- Consumer Electronics & Personal Gadgets
Good low-priced Film and Slide Scanner
With all things digital, who hasn't wondered what to do with old film negatives and slides? Most of us have boxes of slides and negatives dating back generations.
Using a film and slide scanner, these images can be recovered and converted easily into digital format.
Once they are safely filed and saved on computer they can be edited, repaired and restored using basic photo editing tools.
ITNS - 300
This little unit comes complete with USB cable, CD-ROM, Negative Film Holder, Slide Film Holder, Cleaning Brush, Quick Installation Guide and an easy to follow User Manual.
It is easy to use, just plug in and start scanning. The scanner shows up in the PC 'Device Menu' for easy access.
A slide or film strip is placed in the appropriate tray and then inserted into a slot at the bottom of the scanner. Then, with just a press of a button on the top of the unit, the scanned image appears on the screen with options on where to save it.
Sample Scans from SlidesClick thumbnail to view full-size
Sample Scans from Black and White NegativesClick thumbnail to view full-size
The Innovative Technology ITNS - 300 is a good tool for scanning slides and negatives, and I would recommend it to anyone, but it does have a few drawbacks.
- it does not scan odd-sized negatives or slides, only the standard 35mm
- it is compatible with PC only
For these reasons I've given it a 4 star rating instead of 5. But I would like to add that the company does stand behind its product.

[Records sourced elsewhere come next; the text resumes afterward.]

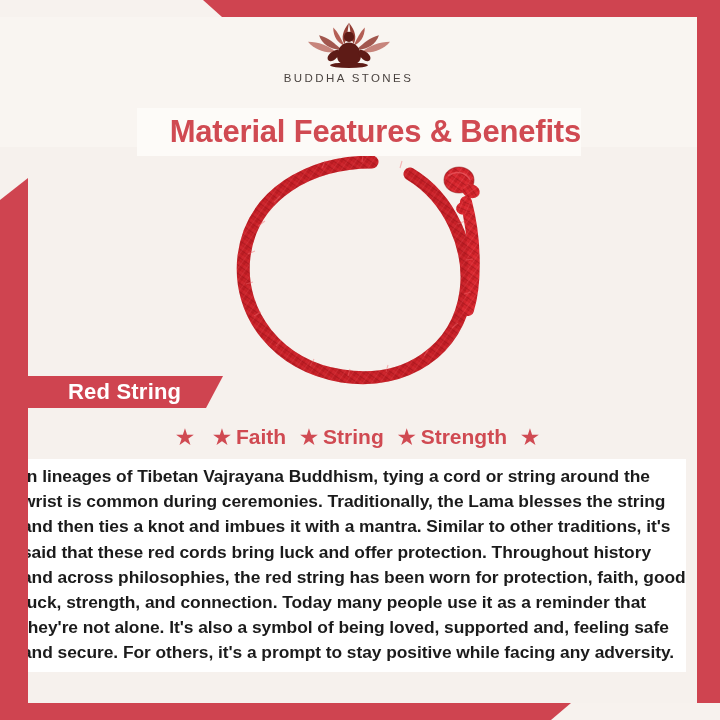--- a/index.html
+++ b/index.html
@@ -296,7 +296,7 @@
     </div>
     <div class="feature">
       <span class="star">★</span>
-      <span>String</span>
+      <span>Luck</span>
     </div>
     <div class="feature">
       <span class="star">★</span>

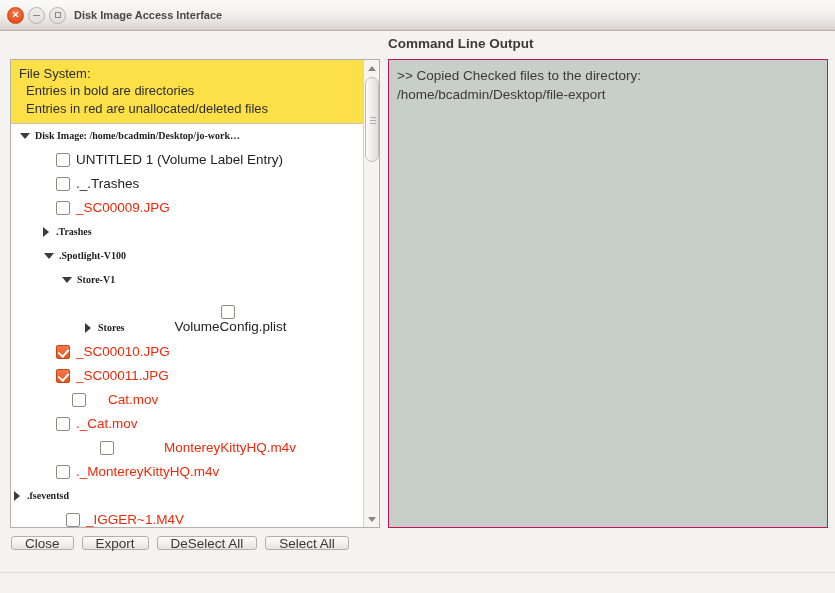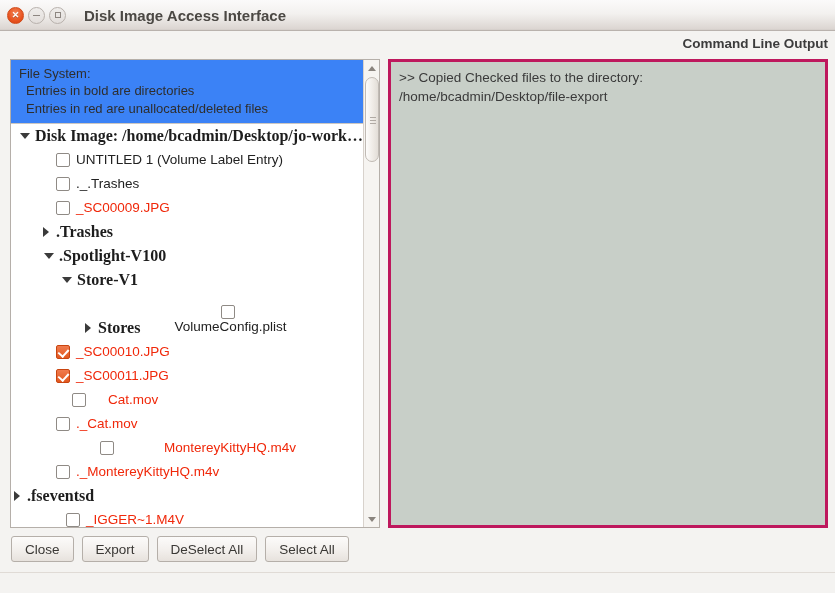--- a/index.html
+++ b/index.html
@@ -58,8 +58,8 @@
     background: #8d8681;
   }
   #window-title {
-    margin-left: 14px;
-    font-size: 15px;
+    margin-left: 4px;
+    font-size: 11px;
     font-weight: bold;
     color: #4b4844;
   }

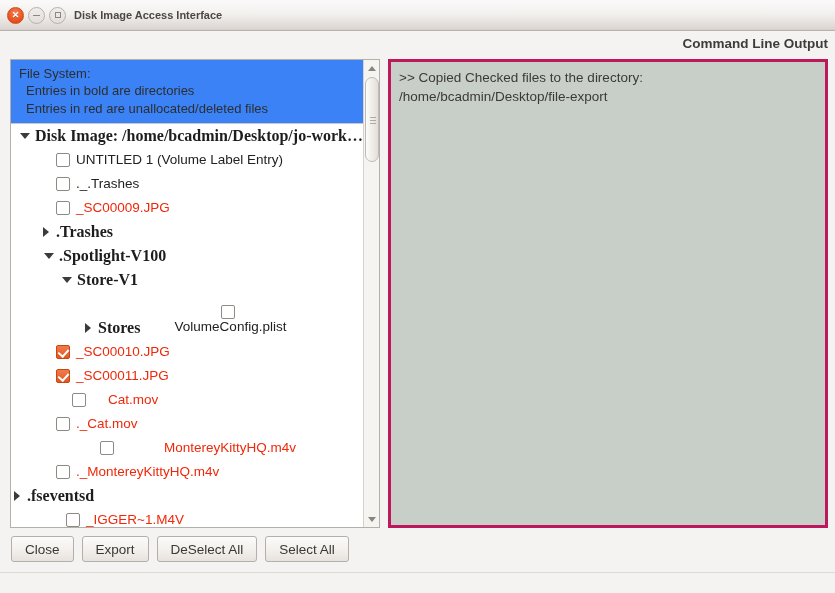--- a/index.html
+++ b/index.html
@@ -69,7 +69,7 @@
     position: absolute;
     left: 388px; top: 36px;
     width: 440px;
-    text-align: right;
+    text-align: left;
     font-size: 13.5px;
     font-weight: bold;
     color: #3c3c3c;

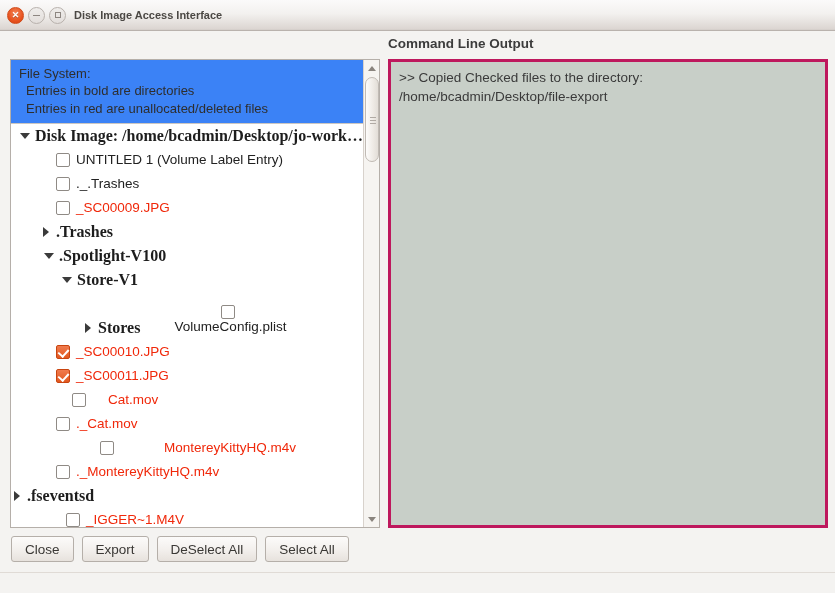--- a/index.html
+++ b/index.html
@@ -87,7 +87,7 @@
   #tree-header {
     padding: 5px 0 6px 8px;
     border-bottom: 1px solid #ccc7c2;
-    background: #3b82f6;
+    background: #fde047;
     line-height: 1.33;
   }
   #tree-header div {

When I emailed a query, I had a response within days from company headquarters in New York, and I'm thinking this would have been quicker had Hurricane Sandy not intervened.
How to get the Best Quality Prints using a Slide and Negative Scanner
When all is said and done the print you get using a slide and negative scanner will be only as good as the slide or negative you start with.
Original slides and negatives must be clean and free of dust. If not, every speck will show up on the scanned photo.
For light dust a fine soft brush or a puffer brush can be used for cleaning if done very carefully to avoid scratching the slide or negative.
More permanent marks can be removed with photo editing using the clone or smudge tools depending on what program you have.
Restoring damaged slides or negatives is an art in itself, requiring a good eye and lots of patience. The secret to any photo editing is to save a copy of the original, and work on a copy, saving as you go. If the process doesn't work out you can always go back to the original and start over.
Higher priced and better quality slide and negative scanners will usually have a dust removal option built in, but these could degrade the image quality somewhat.